SELECT * FROM laborder 
INNER JOIN labspecimen ON labspecimen.ordernr = laborder.ordernr
INNER JOIN labanalyse ON labanalyse.specimennr = labspecimen.specimennr
INNER JOIN labanalysecode ON labanalysecode.pk = labanalyse.analysecodepk;

I run this script with the following dataset size:

laborder = 40 MB
labresult = 150 MB
labspecimen = 46 MB

This job runs in about 40 seconds. My expectation is that running this on a setup with 1 master node and 2 core nodes is slower than running it on a 1 master/4 core nodes system. The difference however is minimal. Any clues to what I'm doing wrong? What can I do to make better use of multiple machines?

Solution

It appears that each of your inputs is a single file. This is a very inefficient way to operate Hive because it is designed to process data in parallel.

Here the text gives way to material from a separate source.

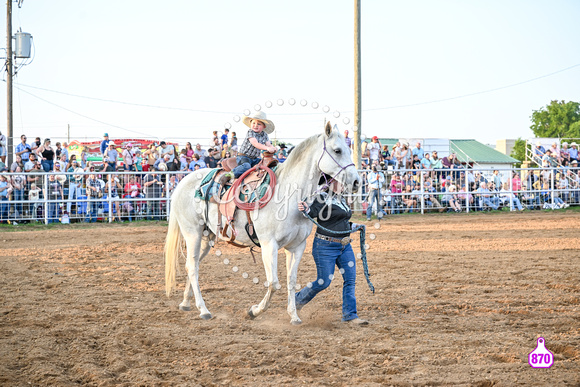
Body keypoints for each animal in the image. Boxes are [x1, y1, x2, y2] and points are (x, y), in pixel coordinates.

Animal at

Best-practice is to point it to a directory with many files, at least one file for each node, or better one file for each slice that can run across the cluster.

Also, your input data is very small. Hadoop and Hive is designed to work across GBs and even TBs of data. Something as small as 40 MB is not a good use-case for Hive where the overhead of starting a job can take longer than actually processing the data.

If your data is that small, use a traditional database or even an Excel spreadsheet!